Work instruction —
Output all entries verbatim, dropping pictures.

Extracted records —
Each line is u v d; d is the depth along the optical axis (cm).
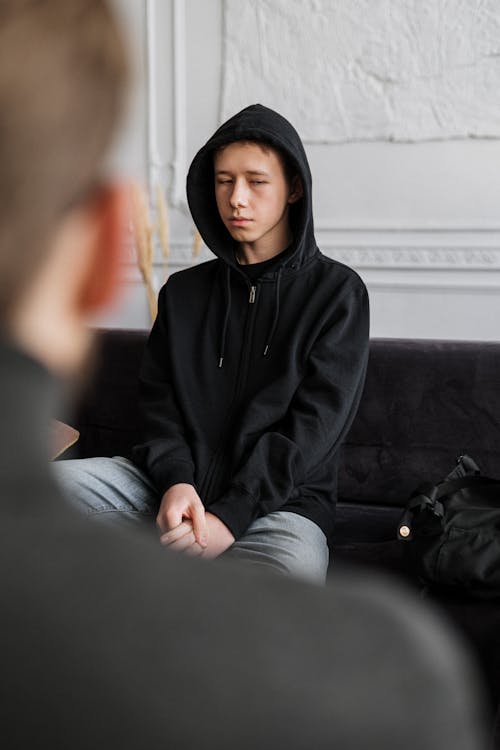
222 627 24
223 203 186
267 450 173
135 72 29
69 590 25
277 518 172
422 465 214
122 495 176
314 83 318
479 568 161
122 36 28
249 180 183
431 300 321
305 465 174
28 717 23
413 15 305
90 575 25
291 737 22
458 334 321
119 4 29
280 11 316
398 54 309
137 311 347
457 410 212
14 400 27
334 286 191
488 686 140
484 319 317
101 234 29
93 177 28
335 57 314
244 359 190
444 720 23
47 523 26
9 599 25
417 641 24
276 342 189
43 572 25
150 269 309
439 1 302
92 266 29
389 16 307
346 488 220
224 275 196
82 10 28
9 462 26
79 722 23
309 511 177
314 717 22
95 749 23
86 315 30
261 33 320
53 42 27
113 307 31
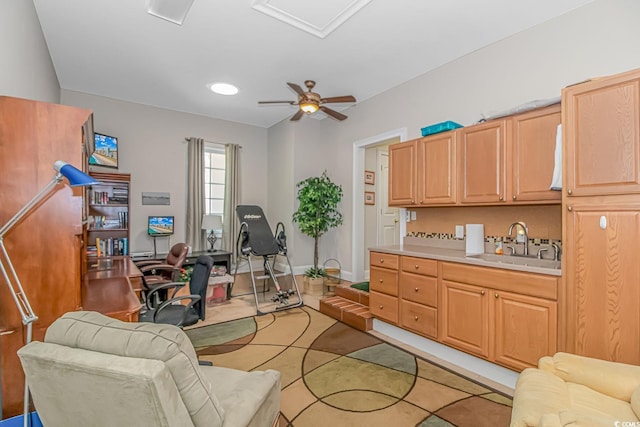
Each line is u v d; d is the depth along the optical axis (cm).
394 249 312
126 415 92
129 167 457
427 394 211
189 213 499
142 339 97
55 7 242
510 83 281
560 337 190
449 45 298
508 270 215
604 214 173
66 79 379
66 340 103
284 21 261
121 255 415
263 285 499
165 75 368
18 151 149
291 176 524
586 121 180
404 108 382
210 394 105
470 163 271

Final answer —
Each line is u v d; d is the depth along the optical axis (cm).
222 627 24
223 203 186
267 450 173
135 72 29
69 590 25
277 518 172
422 465 214
122 495 176
314 83 318
479 568 161
122 36 28
249 180 183
431 300 321
305 465 174
28 717 23
413 15 305
90 575 25
291 737 22
458 334 321
119 4 29
280 11 316
398 54 309
137 311 347
457 410 212
14 400 27
334 286 191
488 686 140
484 319 317
101 234 29
93 177 28
335 57 314
244 359 190
444 720 23
47 523 26
9 599 25
417 641 24
276 342 189
43 572 25
150 269 309
439 1 302
92 266 29
389 16 307
346 488 220
224 275 196
82 10 28
9 462 26
79 722 23
309 511 177
314 717 22
95 749 23
86 315 30
261 33 320
53 42 27
113 307 31
Each line is u v d; d is the depth along the optical axis (cm).
394 249 312
126 415 92
129 167 457
427 394 211
189 213 499
142 339 97
55 7 242
510 83 281
560 337 190
449 45 298
508 270 215
604 214 173
66 79 379
66 340 103
284 21 261
121 255 415
263 285 499
165 75 368
18 151 149
291 176 524
586 121 180
404 108 382
210 394 105
470 163 271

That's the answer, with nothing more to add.